Impfungen im Kindesalter steigern das Zöliakie-Risiko nicht

In Schweden erkrankten in der Zeit von 1984 bis 1996 viermal so viele Kinder an Zöliakie verglichen mit den Jahren davor und danach. Dieser epidemieartige Anstieg deutet darauf hin, dass hier nicht nur genetische Faktoren an der Entstehung der Krankheit beteiligt waren, sondern auch Umwelteinflüsse eine Rolle spielten. Könnten auch Impfungen im Kindesalter in diesem Zusammenhang von Bedeutung gewesen sein? Gab es im relevanten Zeitraum eine Veränderung des schwedischen Impfprogramms, die zum Anstieg der Zöliakie Erkrankungen unter Kinder geführt haben könnte? Diesen Fragen geht die vorliegende Fall-Kontroll-Studie nach.

Impfstoffe beeinflussen das Immunsystem und könnten Schutz- oder Risikofaktoren für Autoimmunerkrankungen darstellen. Dies wurde bereits für Diabetes Typ 1 vermutet und könnte auch für Zöliakie zutreffen, da es Parallelen zwischen beiden Krankheiten gibt. Es wurde daher die Hypothese aufgestellt, dass die immunologische Reaktion auf einen Impfstoff die Immunreaktion gegen Glutenproteine und damit das Zöliakie-Risiko sowohl positiv als auch negativ beeinflussen könnte.

Zum einen wurde daher untersucht, ob es in Schweden zwischen 1980 und 2000 eine Veränderung bei Kinderimpfungen gegeben hat, beispielsweise einen neuen oder modifizierten Impfstoff, oder ob sich die Anzahl der mit einer Impfung versorgten Kinder verändert hat. Zum anderen wurde der Impfstatus von 392 an Zöliakie erkrankten und 623 gesunden Kindern überprüft, um einen möglichen relevanten Unterschied festzustellen. Die Kinder waren jünger als 15 Jahre und die gesunden Kinder so gewählt, dass sie in Hinblick auf Alter, Geschlecht und Wohngegend je das Pendant zu einem kranken Kind darstellten. Im Fokus standen routinemäßig eingesetzte Impfstoffe gegen Diphterie/Tetanus, Keuchhusten, Polio, Influenza, Mumps-Masern-Röteln sowie Tuberkulose. Letzteres wird nur bei Kindern geimpft, die ein erhöhtes Tuberkulose-Risiko haben, weil sie zum Beispiel mit Tuberkulose-Patienten in Kontakt stehen.

Die Studie kommt zu dem Ergebnis, dass keine Veränderung bei Kinderimpfungen für das Auftreten der vermehrten Zöliakie-Fälle in Schweden verantwortlich war. Der kombinierte Mumps-Masern-Röteln Impfstoff wurde im Jahr 1982 und damit zu früh, der Influenza Impfstoff 1992 und damit zu spät eingeführt. Die  Einführung der Keuchhusten (Pertussis) Impfung im Jahr 1996 korrelierte zwar mit dem Rückgang der Zöliakie-Fälle, im Rahmen der Fall-Kontroll-Studie konnte dieser Zusammenhang jedoch nicht bestätigt werden, da es keinen Unterschied in der Impfstoff-Versorgung kranker und gesunder Kinder gab.

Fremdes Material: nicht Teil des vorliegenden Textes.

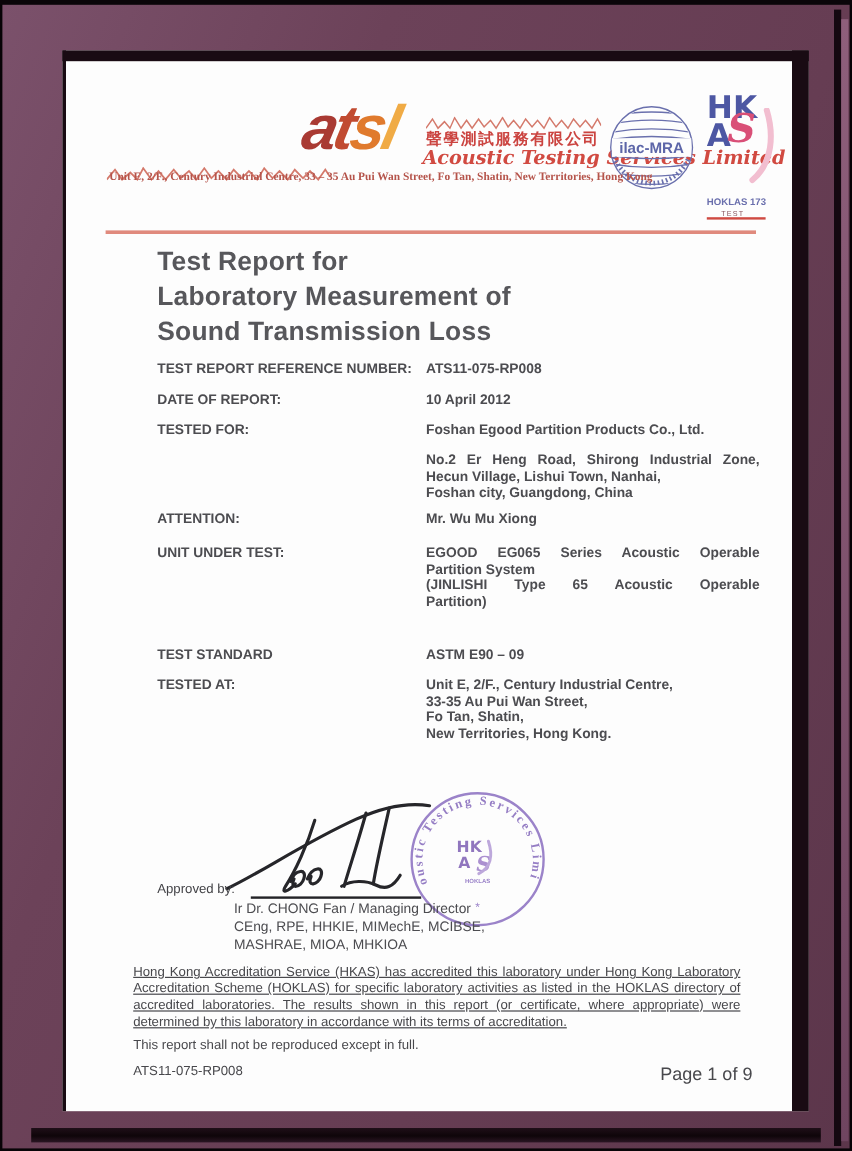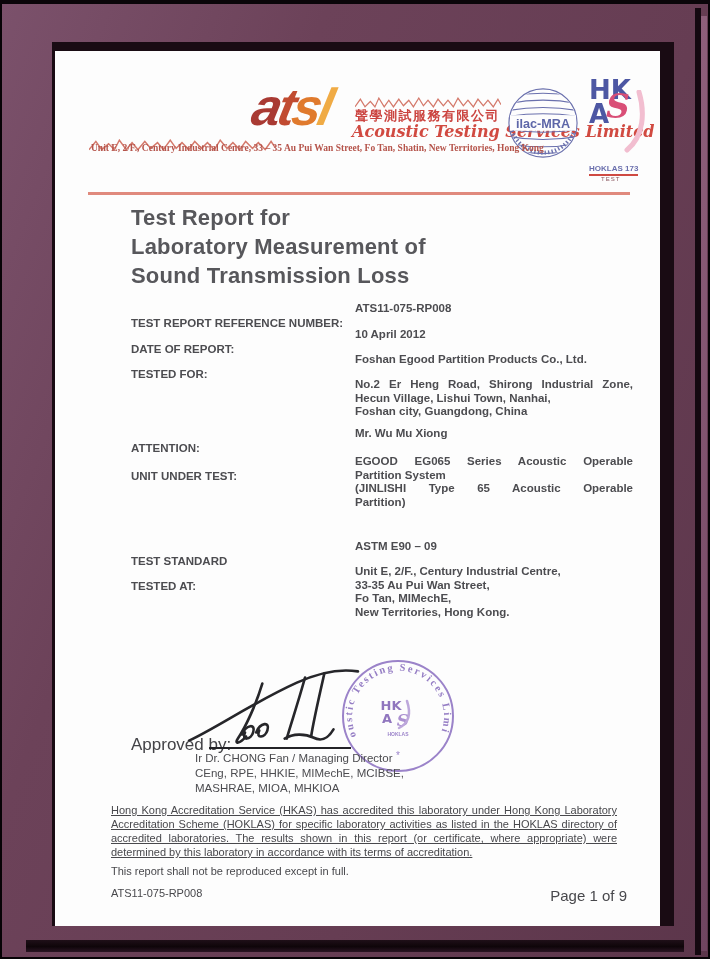--- a/index.html
+++ b/index.html
@@ -38,33 +38,33 @@
   
   .hkas{left:534px;top:28px;width:60px;height:100px;}
   .hkas-line1{font-family:"DejaVu Sans",sans-serif;font-weight:900;font-size:26px;
       line-height:23px;color:#4d57a3;letter-spacing:0px;}
   .hkas-line2{position:relative;font-family:"DejaVu Sans",sans-serif;font-weight:900;
       font-size:26px;line-height:24px;color:#4d57a3;}
   .hkas-s{position:absolute;left:17px;top:-7px;color:#d94f77;font-family:"DejaVu Serif",serif;
       font-style:italic;font-weight:bold;font-size:33px;}
   .hkas-swoosh{position:absolute;left:28px;top:-12px;}
   .hoklas{position:absolute;top:85px;left:0;font-size:8px;font-weight:900;color:#6a6fad;
-      border-bottom:2px solid #cf4a42;padding-bottom:1px;white-space:nowrap;}
+      border-bottom:2px solid #cf4a42;padding-bottom:8px;white-space:nowrap;}
   .hkas-test{position:absolute;top:97px;left:12px;font-size:6px;color:#8a565e;letter-spacing:1px;}
   
   .title{left:76px;top:152px;font-size:22px;font-weight:bold;color:#57575b;line-height:29px;
       letter-spacing:0.2px;}
   
   .frow{position:absolute;left:76px;display:flex;font-size:11.5px;font-weight:bold;
       color:#4c4c50;line-height:13.5px;}
-  .lbl{width:224px;flex:none;margin-top:15px;}
+  .lbl{width:224px;flex:none;}
   .val{width:278px;flex:none;}
   .j{text-align:justify;text-align-last:justify;}
   
-  .approved-label{left:76px;top:684px;font-size:17px;color:#434347;}
+  .approved-label{left:76px;top:684px;font-size:11px;color:#434347;}
   .sig-line{left:154px;top:696px;width:142px;height:2px;background:#232327;}
   .names{left:140px;top:700px;font-size:11.5px;font-weight:normal;color:#4c4c50;line-height:15px;}
   .sig-svg{left:130px;top:614px;}
   .stamp{left:284px;top:606px;opacity:.85;}
   
   .accred{left:56px;top:752px;width:506px;font-size:11px;color:#48484c;line-height:14px;
       text-align:justify;text-decoration:underline;}
   .note{left:56px;top:814px;font-size:11px;color:#48484c;}
   .repnum{left:56px;top:836px;font-size:11px;color:#48484c;}
   .pageno{right:33px;top:836px;font-size:15px;color:#48484c;}
@@ -175,21 +175,21 @@
     </div>
     <div class="frow" style="top:489px">
       <div class="lbl">TEST STANDARD</div>
       <div class="val">ASTM E90 – 09</div>
     </div>
     <div class="frow" style="top:514px">
       <div class="lbl">TESTED AT:</div>
       <div class="val">
         <div>Unit E, 2/F., Century Industrial Centre,</div>
         <div>33-35 Au Pui Wan Street,</div>
-        <div>Fo Tan, MIMechE,</div>
+        <div>Fo Tan, Shatin,</div>
         <div>New Territories, Hong Kong.</div>
       </div>
     </div>
 
     <svg class="abs sig-svg" width="178" height="82" viewBox="0 0 175 80">
       <g fill="none" stroke="#26262a" stroke-width="2.6" stroke-linecap="round">
         <path d="M4,74 C30,62 68,36 110,17 C130,8 152,3 170,6"></path>
         <path d="M76,18 C70,38 60,60 52,72 C48,78 54,77 60,70"></path>
         <path d="M56,68 c4,-10 14,-11 11,-2 c-2,7 -12,9 -8,0"></path>
         <path d="M70,66 c4,-10 14,-11 11,-2 c-2,7 -12,9 -8,0"></path>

Die Studienergebnisse deuten jedoch auf einen protektiven Effekt der Tuberkulose-Impfung hin, denn in der Gruppe der gesunden Kinder war eine größere Anzahl gegen Tuberkulose geimpft als in der Gruppe der kranken Kinder. Der Zusammenhang muss allerdings mit Vorsicht genossen werden, denn aufgrund der Tatsache, dass nur Risikokinder eine Tuberkulose-Impfung erhalten, könnten auch weitere unbekannte Faktoren eine Rolle spielen.

Die Ursache für die Zöliakie-Epidemie in Schweden bleibt also weiterhin unbekannt. Die untersuchten Impfstoffe steigern das Zöliakie-Risiko jedenfalls nicht.